Copy every line of the listing below, swapping each occurrence of "Ford" for "Toyota" and leaving everything else untouched. Omit the pictures from your version.

################

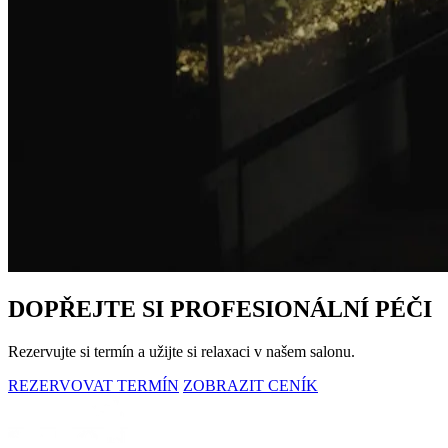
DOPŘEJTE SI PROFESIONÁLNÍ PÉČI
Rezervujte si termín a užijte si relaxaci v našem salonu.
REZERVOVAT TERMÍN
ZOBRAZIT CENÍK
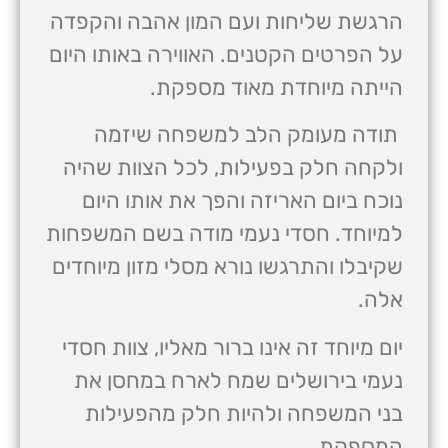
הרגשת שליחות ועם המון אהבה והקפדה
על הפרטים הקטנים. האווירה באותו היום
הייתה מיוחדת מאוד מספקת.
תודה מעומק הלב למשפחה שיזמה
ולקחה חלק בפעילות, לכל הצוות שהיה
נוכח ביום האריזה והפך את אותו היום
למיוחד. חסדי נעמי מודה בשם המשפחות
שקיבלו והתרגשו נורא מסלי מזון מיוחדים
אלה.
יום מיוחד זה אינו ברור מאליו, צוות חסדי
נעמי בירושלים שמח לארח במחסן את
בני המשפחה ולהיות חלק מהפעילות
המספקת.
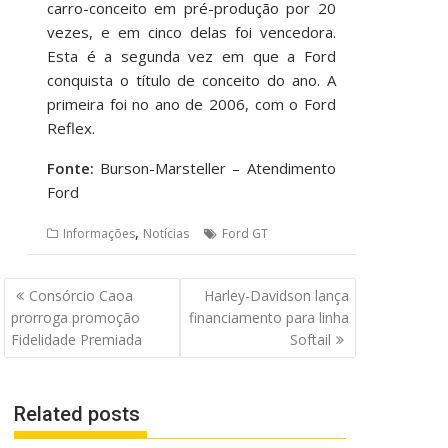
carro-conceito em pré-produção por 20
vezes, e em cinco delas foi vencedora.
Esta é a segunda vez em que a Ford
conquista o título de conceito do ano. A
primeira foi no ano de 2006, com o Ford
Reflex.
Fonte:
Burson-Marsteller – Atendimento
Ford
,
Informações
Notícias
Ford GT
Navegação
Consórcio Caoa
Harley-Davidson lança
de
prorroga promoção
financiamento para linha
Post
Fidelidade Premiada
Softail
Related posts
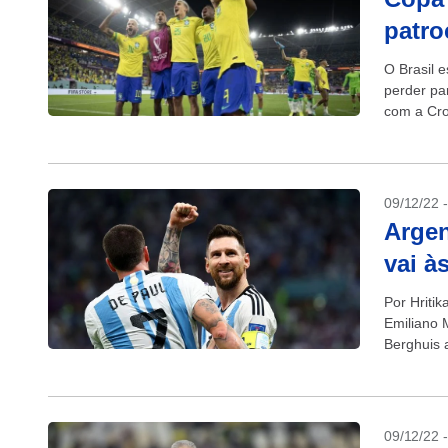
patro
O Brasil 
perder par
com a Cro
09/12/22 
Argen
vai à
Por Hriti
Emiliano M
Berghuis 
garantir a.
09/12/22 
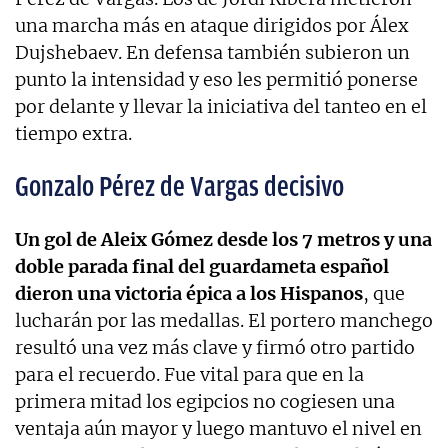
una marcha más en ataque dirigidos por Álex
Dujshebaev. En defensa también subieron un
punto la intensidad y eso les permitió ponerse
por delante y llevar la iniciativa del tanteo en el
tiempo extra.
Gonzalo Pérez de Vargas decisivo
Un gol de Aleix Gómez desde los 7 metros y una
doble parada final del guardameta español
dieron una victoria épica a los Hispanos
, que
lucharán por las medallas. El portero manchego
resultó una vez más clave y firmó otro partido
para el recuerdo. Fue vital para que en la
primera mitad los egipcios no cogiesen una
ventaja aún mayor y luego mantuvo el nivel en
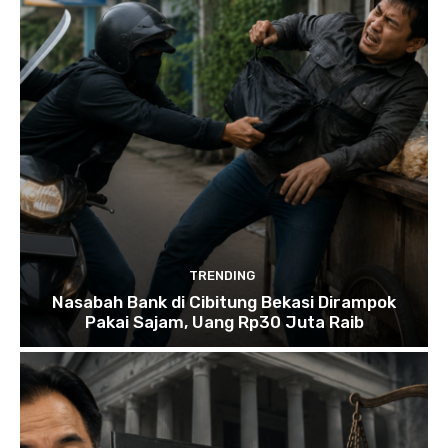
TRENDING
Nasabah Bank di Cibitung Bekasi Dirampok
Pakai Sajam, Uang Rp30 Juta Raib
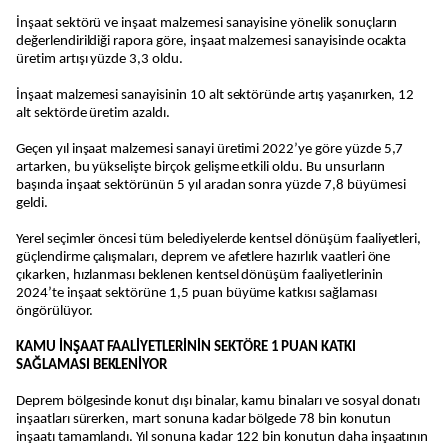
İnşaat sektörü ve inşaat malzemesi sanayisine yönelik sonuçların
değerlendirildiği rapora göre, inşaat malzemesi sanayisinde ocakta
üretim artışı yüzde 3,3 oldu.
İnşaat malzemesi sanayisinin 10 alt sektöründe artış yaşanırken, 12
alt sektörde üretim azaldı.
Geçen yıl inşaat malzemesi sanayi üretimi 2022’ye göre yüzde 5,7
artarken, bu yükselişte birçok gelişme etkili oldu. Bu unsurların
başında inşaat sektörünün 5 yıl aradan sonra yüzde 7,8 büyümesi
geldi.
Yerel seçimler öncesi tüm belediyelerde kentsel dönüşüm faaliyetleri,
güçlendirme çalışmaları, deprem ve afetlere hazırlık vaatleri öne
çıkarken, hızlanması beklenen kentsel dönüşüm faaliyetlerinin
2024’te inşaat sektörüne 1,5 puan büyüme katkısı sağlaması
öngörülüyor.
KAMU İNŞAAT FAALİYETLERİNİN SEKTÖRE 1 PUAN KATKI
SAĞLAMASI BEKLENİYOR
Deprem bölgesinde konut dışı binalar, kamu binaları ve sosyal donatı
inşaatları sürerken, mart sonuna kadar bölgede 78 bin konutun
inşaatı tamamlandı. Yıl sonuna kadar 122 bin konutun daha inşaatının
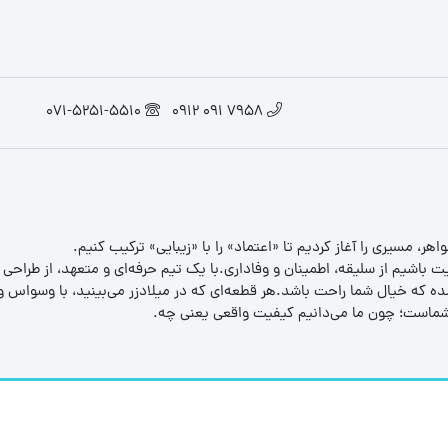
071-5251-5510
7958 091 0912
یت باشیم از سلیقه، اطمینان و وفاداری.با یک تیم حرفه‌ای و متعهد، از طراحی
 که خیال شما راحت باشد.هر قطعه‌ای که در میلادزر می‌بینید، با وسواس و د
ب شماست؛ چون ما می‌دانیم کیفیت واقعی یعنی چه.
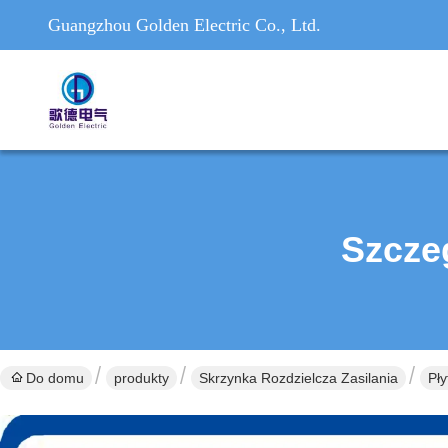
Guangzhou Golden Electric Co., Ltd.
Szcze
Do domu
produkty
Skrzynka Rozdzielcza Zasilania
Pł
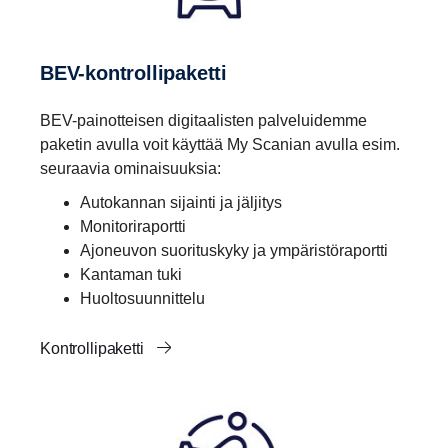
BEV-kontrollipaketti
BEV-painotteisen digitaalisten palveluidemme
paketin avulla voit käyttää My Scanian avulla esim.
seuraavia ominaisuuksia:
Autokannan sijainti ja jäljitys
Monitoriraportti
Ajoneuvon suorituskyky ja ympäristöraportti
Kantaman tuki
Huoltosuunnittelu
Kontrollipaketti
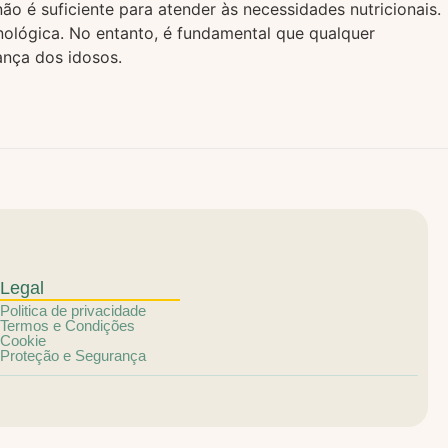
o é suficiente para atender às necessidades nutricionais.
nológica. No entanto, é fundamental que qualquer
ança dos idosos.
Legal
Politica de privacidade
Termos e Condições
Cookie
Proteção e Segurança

################

Solution to this task =
DOPŘEJTE SI PROFESIONÁLNÍ PÉČI
Rezervujte si termín a užijte si relaxaci v našem salonu.
REZERVOVAT TERMÍN
ZOBRAZIT CENÍK
הרגשת שליחות ועם המון אהבה והקפדה
על הפרטים הקטנים. האווירה באותו היום
הייתה מיוחדת מאוד מספקת.
תודה מעומק הלב למשפחה שיזמה
ולקחה חלק בפעילות, לכל הצוות שהיה
נוכח ביום האריזה והפך את אותו היום
למיוחד. חסדי נעמי מודה בשם המשפחות
שקיבלו והתרגשו נורא מסלי מזון מיוחדים
אלה.
יום מיוחד זה אינו ברור מאליו, צוות חסדי
נעמי בירושלים שמח לארח במחסן את
בני המשפחה ולהיות חלק מהפעילות
המספקת.
carro-conceito em pré-produção por 20
vezes, e em cinco delas foi vencedora.
Esta é a segunda vez em que a Toyota
conquista o título de conceito do ano. A
primeira foi no ano de 2006, com o Toyota
Reflex.
Fonte:
Burson-Marsteller – Atendimento
Toyota
,
Informações
Notícias
Toyota GT
Navegação
Consórcio Caoa
Harley-Davidson lança
de
prorroga promoção
financiamento para linha
Post
Fidelidade Premiada
Softail
Related posts
patro
O Brasil 
perder par
com a Cro
09/12/22 
Argen
vai à
Por Hriti
Emiliano M
Berghuis 
garantir a.
09/12/22 
una marcha más en ataque dirigidos por Álex
Dujshebaev. En defensa también subieron un
punto la intensidad y eso les permitió ponerse
por delante y llevar la iniciativa del tanteo en el
tiempo extra.
Gonzalo Pérez de Vargas decisivo
Un gol de Aleix Gómez desde los 7 metros y una
doble parada final del guardameta español
dieron una victoria épica a los Hispanos
, que
lucharán por las medallas. El portero manchego
resultó una vez más clave y firmó otro partido
para el recuerdo. Fue vital para que en la
primera mitad los egipcios no cogiesen una
ventaja aún mayor y luego mantuvo el nivel en
TRENDING
Nasabah Bank di Cibitung Bekasi Dirampok
Pakai Sajam, Uang Rp30 Juta Raib
İnşaat sektörü ve inşaat malzemesi sanayisine yönelik sonuçların
değerlendirildiği rapora göre, inşaat malzemesi sanayisinde ocakta
üretim artışı yüzde 3,3 oldu.
İnşaat malzemesi sanayisinin 10 alt sektöründe artış yaşanırken, 12
alt sektörde üretim azaldı.
Geçen yıl inşaat malzemesi sanayi üretimi 2022’ye göre yüzde 5,7
artarken, bu yükselişte birçok gelişme etkili oldu. Bu unsurların
başında inşaat sektörünün 5 yıl aradan sonra yüzde 7,8 büyümesi
geldi.
Yerel seçimler öncesi tüm belediyelerde kentsel dönüşüm faaliyetleri,
güçlendirme çalışmaları, deprem ve afetlere hazırlık vaatleri öne
çıkarken, hızlanması beklenen kentsel dönüşüm faaliyetlerinin
2024’te inşaat sektörüne 1,5 puan büyüme katkısı sağlaması
öngörülüyor.
KAMU İNŞAAT FAALİYETLERİNİN SEKTÖRE 1 PUAN KATKI
SAĞLAMASI BEKLENİYOR
Deprem bölgesinde konut dışı binalar, kamu binaları ve sosyal donatı
inşaatları sürerken, mart sonuna kadar bölgede 78 bin konutun
inşaatı tamamlandı. Yıl sonuna kadar 122 bin konutun daha inşaatının
071-5251-5510
7958 091 0912
یت باشیم از سلیقه، اطمینان و وفاداری.با یک تیم حرفه‌ای و متعهد، از طراحی
 که خیال شما راحت باشد.هر قطعه‌ای که در میلادزر می‌بینید، با وسواس و د
ب شماست؛ چون ما می‌دانیم کیفیت واقعی یعنی چه.
Guangzhou Golden Electric Co., Ltd.
Szcze
Do domu
produkty
Skrzynka Rozdzielcza Zasilania
Pł
BEV-kontrollipaketti
BEV-painotteisen digitaalisten palveluidemme
paketin avulla voit käyttää My Scanian avulla esim.
seuraavia ominaisuuksia:
Autokannan sijainti ja jäljitys
Monitoriraportti
Ajoneuvon suorituskyky ja ympäristöraportti
Kantaman tuki
Huoltosuunnittelu
Kontrollipaketti
o é suficiente para atender às necessidades nutricionais.
nológica. No entanto, é fundamental que qualquer
ança dos idosos.
Legal
Politica de privacidade
Termos e Condições
Cookie
Proteção e Segurança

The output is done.